Made Jaya, Pekaseh Subak Semila mengatakan untuk sekolah lapang tahun ini, Subak Semila menerapkan teknologi tanam jajar Legowo 2 : 1, 4 : 1, dan 6 : 2. Awalnya memang sangat sulit meyakinkan sistem tanam seperti ini, tetapi setelah mereka mendengar kesuksesan petani dari subak lain, justru sekarang mereka yang ingin membuktikannya.

Hal senada diungkapkan Mangku Madri yang pada tahun ini mengambil program jajar Legowo 6 : 1 dan sistem Tanam Benih Langsung (TABELA). “Mengawali rintisan kerja sama dengan koperasi, kami mencoba dulu dengan luasan empat hektar. Kalau sudah terbukti, tentu untuk menerapkan dengan luasan 90 hektar bukannya tidak mungkin,” jelas Mangku Madri, salah satu petani yang suka dengan inovasi baru.

Pada sekolah lapang tanaman padi tahun ini, secara serentak diterapkan pola tanam jajar Legowo mulai 2 : 1, 4 : 1, dan 6 : 1. Banyak keuntungan yang diperoleh, di antaranya jumlah anakan lebih banyak, lebih mudah menyiangi dan mengamati pertumbuhan tanaman serta kemungkinan adanya serangan hama penyakit. Tanaman juga memperoleh intensitas sinar matahari secara penuh.
“Mengapa tanaman padi yang di bagian pematang lebih subur daripada yang di tengah?” Wayan Sandi kembali melempar pertanyaan kepada krama Subak Semila. Jawabnya, karena jalan di pematang sawah lebih sering dilalui banyak orang, dan ini akan menggetarkan tanah di sekitarnya. Dampak dari getaran tersebut menyebabkan unsur hara/nutrisi di dalam tanah akan bergerak pula, sehingga mampu dijangkau akar tanaman padi. Cobalah perhatikan tanaman buah-buahan yang tumbuh di sepanjang jalan yang ramai lalu-lintasnya, pasti akan lebih lebat berbuah ketimbang di kebun yang jauh dari keramaian.

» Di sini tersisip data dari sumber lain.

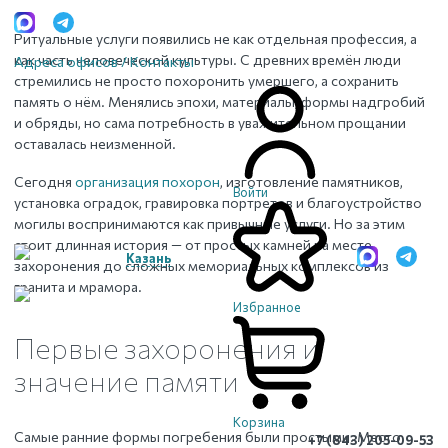
Ритуальные услуги появились не как отдельная профессия, а
как часть человеческой культуры. С древних времён люди
Адреса офисов / Контакты
стремились не просто похоронить умершего, а сохранить
память о нём. Менялись эпохи, материалы, формы надгробий
и обряды, но сама потребность в уважительном прощании
оставалась неизменной.
Сегодня
организация похорон
, изготовление памятников,
Войти
установка оградок, гравировка портретов и благоустройство
могилы воспринимаются как привычные услуги. Но за этим
стоит длинная история — от простых камней на месте
Казань
захоронения до сложных мемориальных комплексов из
гранита и мрамора.
Избранное
Первые захоронения и
значение памяти
Корзина
Самые ранние формы погребения были простыми. Место
+7 (843) 205-09-53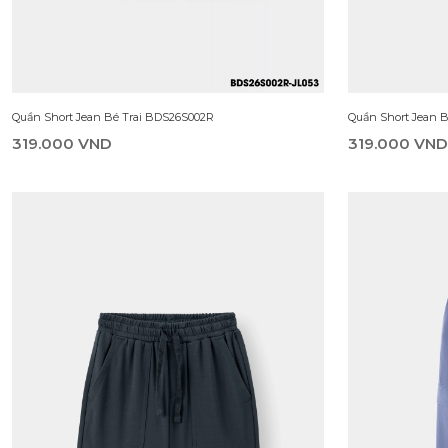
Quần Short Jean Bé Trai BDS26S002R
Quần Short Jean 
319.000 VND
319.000 VND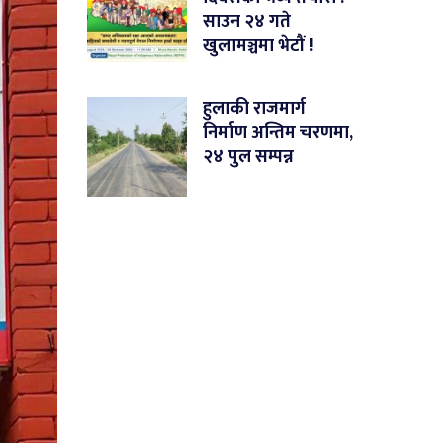
साउन २४ गते
खुलामञ्चमा भेटौं !
हुलाकी राजमार्ग
निर्माण अन्तिम चरणमा,
२४ पुल सम्पन्न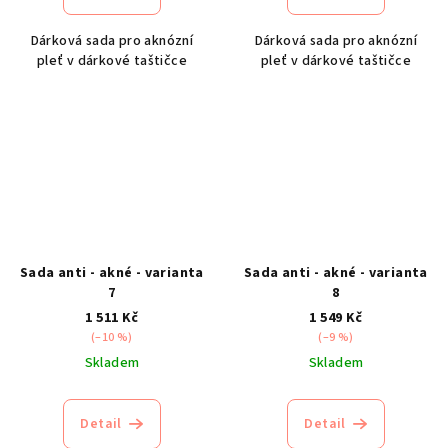
Dárková sada pro aknózní
Dárková sada pro aknózní
pleť v dárkové taštičce
pleť v dárkové taštičce
Sada anti - akné - varianta
Sada anti - akné - varianta
7
8
1 511 Kč
1 549 Kč
(–10 %)
(–9 %)
Skladem
Skladem
Detail
Detail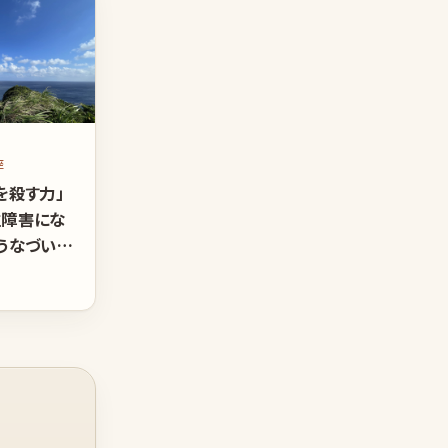
座
を殺す力」
性障害にな
うなづいた
部明美 第
ブトーク
村思風（感
始者）小
崎ゆうあい
院長）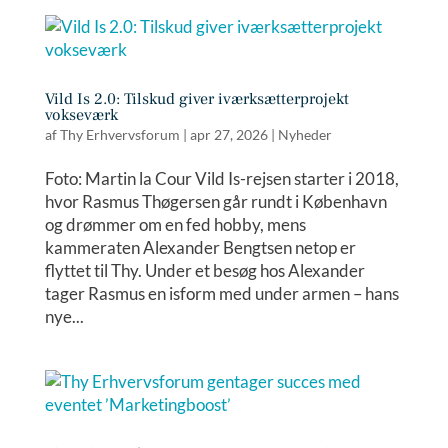
Vild Is 2.0: Tilskud giver iværksætterprojekt
vokseværk
af
Thy Erhvervsforum
|
apr 27, 2026
|
Nyheder
Foto: Martin la Cour Vild Is-rejsen starter i 2018,
hvor Rasmus Thøgersen går rundt i København
og drømmer om en fed hobby, mens
kammeraten Alexander Bengtsen netop er
flyttet til Thy. Under et besøg hos Alexander
tager Rasmus en isform med under armen – hans
nye...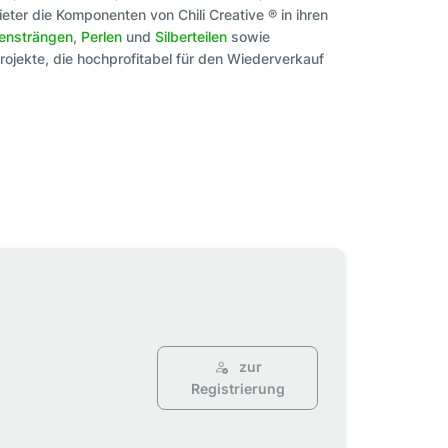
eter die Komponenten von Chili Creative ® in ihren
tensträngen
,
Perlen
und
Silberteilen
sowie
ojekte, die hochprofitabel für den Wiederverkauf
zur
Registrierung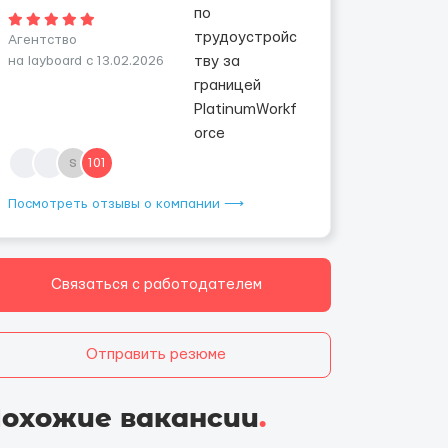
Агентство
на layboard с 13.02.2026
s
101
Посмотреть отзывы о компании ⟶
Связаться с работодателем
Отправить резюме
охожие вакансии
.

Dengan semakin berkurangnya lahan pertanian di Kota Denpasar, maka langkah intensifikasi yang paling memungkinkan untuk meningkatkan penghasilan petani. Untuk itu dibutuhkan keberanian untuk mencoba berbagai inovasi baru yang diprogramkan pemerintah. “Khususnya di wilayah Denpasar Selatan dan sebagian Denpasar Barat yang rata-rata hasil panennya mencapai 10 ton per hektar, semestinya sudah beralih pada pemakaian mall atau enzim, tidak lagi terpaku pada pupuk,” saran Sandi.